Test Helps demonstrate
TC-2.9-01 to TC-2.9-04 FINRA 4511 / SEC 17a-3/4 record-keeping; FINRA 25-07 supervisory review
TC-2.9-05 to TC-2.9-07 OCC 2011-12 / Fed SR 11-7 ongoing model performance monitoring
TC-2.9-08 to TC-2.9-09 SOX 404 control-effectiveness testing
TC-2.9-10 GLBA 501(b) integrity of customer-information processing

Manual verification steps

Test 1 — Native analytics data flow (TC-2.9-01)

  1. Open PPAC → AnalyticsCopilot Studio.
  2. Select an environment with Zone 2/3 agents.
  3. Confirm sessions, resolution rate, and CSAT data for the trailing 7+ days.
  4. Expected: non-zero sessions, recent timestamps, no banner indicating analytics is disabled.
  5. Evidence: screenshot to maintainers-local/tenant-evidence/2.9/.

Test 2 — Application Insights linkage (TC-2.9-02)

  1. In Copilot Studio, open each Zone 2/3 agent → SettingsAdvancedApplication Insights.
  2. Confirm a connection string is configured.
  3. In Azure Portal, run KQL: requests | where timestamp > ago(24h) | summarize count().
  4. Expected: count > 0 within 24 h.
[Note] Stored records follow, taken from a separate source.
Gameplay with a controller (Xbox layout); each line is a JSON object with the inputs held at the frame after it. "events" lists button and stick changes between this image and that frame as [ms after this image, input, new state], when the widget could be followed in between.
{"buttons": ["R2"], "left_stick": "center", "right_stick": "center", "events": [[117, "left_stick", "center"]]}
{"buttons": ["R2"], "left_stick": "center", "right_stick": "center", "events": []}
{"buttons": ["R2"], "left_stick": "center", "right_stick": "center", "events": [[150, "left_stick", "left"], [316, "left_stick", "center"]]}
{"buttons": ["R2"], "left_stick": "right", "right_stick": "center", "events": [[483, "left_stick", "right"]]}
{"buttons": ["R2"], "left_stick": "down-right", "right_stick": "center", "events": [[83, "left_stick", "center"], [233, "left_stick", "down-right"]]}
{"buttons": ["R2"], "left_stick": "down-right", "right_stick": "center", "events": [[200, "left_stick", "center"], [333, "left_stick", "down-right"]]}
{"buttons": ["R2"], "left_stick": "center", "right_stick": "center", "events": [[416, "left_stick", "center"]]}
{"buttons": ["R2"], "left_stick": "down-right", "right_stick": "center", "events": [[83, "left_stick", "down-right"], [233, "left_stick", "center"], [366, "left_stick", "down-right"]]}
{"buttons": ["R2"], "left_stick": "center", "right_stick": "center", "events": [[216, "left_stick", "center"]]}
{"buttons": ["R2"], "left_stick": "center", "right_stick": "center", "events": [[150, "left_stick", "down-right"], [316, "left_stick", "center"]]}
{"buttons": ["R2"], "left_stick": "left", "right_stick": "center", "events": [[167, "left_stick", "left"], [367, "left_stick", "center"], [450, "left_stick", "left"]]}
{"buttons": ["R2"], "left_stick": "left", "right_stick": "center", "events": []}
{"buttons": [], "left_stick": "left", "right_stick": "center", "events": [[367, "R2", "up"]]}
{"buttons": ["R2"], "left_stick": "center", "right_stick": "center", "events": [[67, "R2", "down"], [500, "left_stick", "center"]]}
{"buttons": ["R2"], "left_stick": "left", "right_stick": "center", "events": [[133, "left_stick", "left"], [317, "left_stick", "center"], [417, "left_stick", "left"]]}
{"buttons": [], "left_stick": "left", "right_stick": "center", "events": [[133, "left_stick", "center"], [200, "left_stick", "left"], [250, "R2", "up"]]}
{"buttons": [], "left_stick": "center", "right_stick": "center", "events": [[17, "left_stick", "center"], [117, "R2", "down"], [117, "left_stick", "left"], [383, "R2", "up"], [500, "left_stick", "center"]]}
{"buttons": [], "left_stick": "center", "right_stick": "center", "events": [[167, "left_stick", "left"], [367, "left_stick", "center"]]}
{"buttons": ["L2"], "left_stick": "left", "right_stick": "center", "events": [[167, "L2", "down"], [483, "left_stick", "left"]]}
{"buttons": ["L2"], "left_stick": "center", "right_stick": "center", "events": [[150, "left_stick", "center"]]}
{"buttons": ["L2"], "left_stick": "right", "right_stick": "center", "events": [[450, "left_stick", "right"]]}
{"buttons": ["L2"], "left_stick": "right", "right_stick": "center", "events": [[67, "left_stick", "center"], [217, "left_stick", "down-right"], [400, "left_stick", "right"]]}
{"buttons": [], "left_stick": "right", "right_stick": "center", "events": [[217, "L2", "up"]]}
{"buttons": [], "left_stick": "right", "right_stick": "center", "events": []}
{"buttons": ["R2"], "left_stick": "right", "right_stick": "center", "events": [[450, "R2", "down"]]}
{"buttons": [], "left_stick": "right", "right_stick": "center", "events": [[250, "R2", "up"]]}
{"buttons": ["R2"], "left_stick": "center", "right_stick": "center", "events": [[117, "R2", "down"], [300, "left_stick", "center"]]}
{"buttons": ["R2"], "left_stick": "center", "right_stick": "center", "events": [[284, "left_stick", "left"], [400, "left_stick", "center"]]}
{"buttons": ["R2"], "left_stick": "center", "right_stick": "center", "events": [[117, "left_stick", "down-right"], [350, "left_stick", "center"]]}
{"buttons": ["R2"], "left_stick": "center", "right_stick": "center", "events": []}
An empty result with a "configured" string is a monitoring gap — escalate.

Test 3 — Power BI dashboard accuracy (TC-2.9-03)

  1. Open the Agent-Performance-Analytics workspace.
  2. Compare KPI card values to the raw query in PPAC and Application Insights.
  3. Verify the dataset refresh timestamp is within the configured SLA (Zone 3: ≤ 1 hour).
  4. Expected: values match within the refresh window.

Test 4 — Alert triggering (TC-2.9-04)

  1. Temporarily lower an alert threshold (e.g., error rate > 0.1%).
  2. Wait for the next evaluation interval (Power Automate ≤ 1 h, Azure Monitor ≤ 5 min).
  3. Confirm the notification arrives in Teams / email / paging system.
  4. Restore the threshold immediately and record the test in the change log.
  5. Expected: alert delivered to all configured channels within the documented SLA.

Test 5 — Latency percentile evidence (TC-2.9-05)

  1. Run the KPI script (Get-AgentKpis.ps1) for the trailing 30 days.
  2. Verify p50 / p95 / p99 are populated for every Zone 2/3 agent.
  3. Expected: percentiles within the zone targets; outliers documented in the optimization backlog.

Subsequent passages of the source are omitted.